Они заходят в казарму. Альберто идет к койке Вальяно, наклоняется, вытаскивает шнурок у него из ботинка. Потом начинает обеими руками трясти спящего.
– Мать твою, мать твою, – испуганно вскрикивает тот спросонья.
– Час ночи, – сообщает Альберто. – Иди дежурь.
– Если раньше времени разбудил, убью гада.
На другом конце казармы Удав орет на разбудившего его Раба.
– Вот тебе винтовка, вот тебе фонарик, – говорит Альберто. – Если хочешь, дрыхни дальше. Но патруль во втором взводе, предупреждаю.
– Правда, что ли? – говорит Вальяно, садясь на койке.
Альберто идет к себе, раздевается.
– Вот шутники, блин, – говорит Вальяно, – клоуны сраные.
– Что такое?
– Шнурок сперли.
– Тихо там! – кричит кто-то. – Дежурный, заткни этих пидоров.
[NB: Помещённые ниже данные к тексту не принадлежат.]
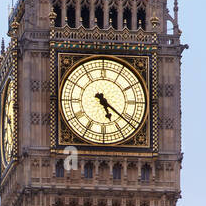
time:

Альберто слышит, как Вальяно крадется в темноте. И характерный шум рядом с койкой.
– Шнурок уводят! – взвывает он.
– Дождешься, морду тебе начищу, Поэт, – говорит Вальяно и зевает.
Через мгновение тишину прорезает свисток часового. Альберто не слышит, он спит.
Улица Диего Ферре – всего триста метров в длину, и, зазевавшись, прохожий легко может принять ее за тупик и пропустить. Если смотреть с угла проспекта Ларко, видно, что в двух кварталах ее замыкает двухэтажный дом с садиком за зеленой оградой. На самом деле он стоит на узкой улочке Порта, которая пересекает Диего Ферре и душит ее в зачатке. Между проспектом Ларко и улицей Порта улицу Диего Ферре перерезают еще две параллельные – Колумба и Очаран. В двухстах метрах к западу обе они резко обрываются Резервной набережной с парапетом из красного кирпича, змеящейся вдоль всего Мирафлореса и служащей городу границей, потому что возвели ее у края утесов, над шумливым, серым, чистым лимским морем.
Между проспектом Ларко, набережной и улицей Порта втиснута сотня домов, два или три продуктовых магазина, аптека, лимонадный киоск, сапожная мастерская (которую не сразу увидишь в простенке у гаража) и огороженный пустырь, на котором работает нелегальная прачечная. Поперечные улицы обсажены деревьями, Диего Ферре – нет. Вся эта территория составляет один микрорайон, который никак не называется. Местная команда по футболу первую заявку на ежегодный турнир клуба «Террасас» подала под именем «Ребята из Веселого квартала». Но, как только турнир закончился, оно забылось. К тому же авторы криминальной хроники под Веселым кварталом обычно подразумевали целиком состоявшую из борделей улицу Уатика в районе Ла-Виктория, и ассоциации получались неприличные. Поэтому теперь ребята называют эти места просто «кварталом». А если кто-то желает уточнить, какой именно квартал Мирафлореса имеется в виду – есть ведь еще 28 июля, Редут, Французская улица, Камфарный, – говорят просто «квартал Диего Ферре».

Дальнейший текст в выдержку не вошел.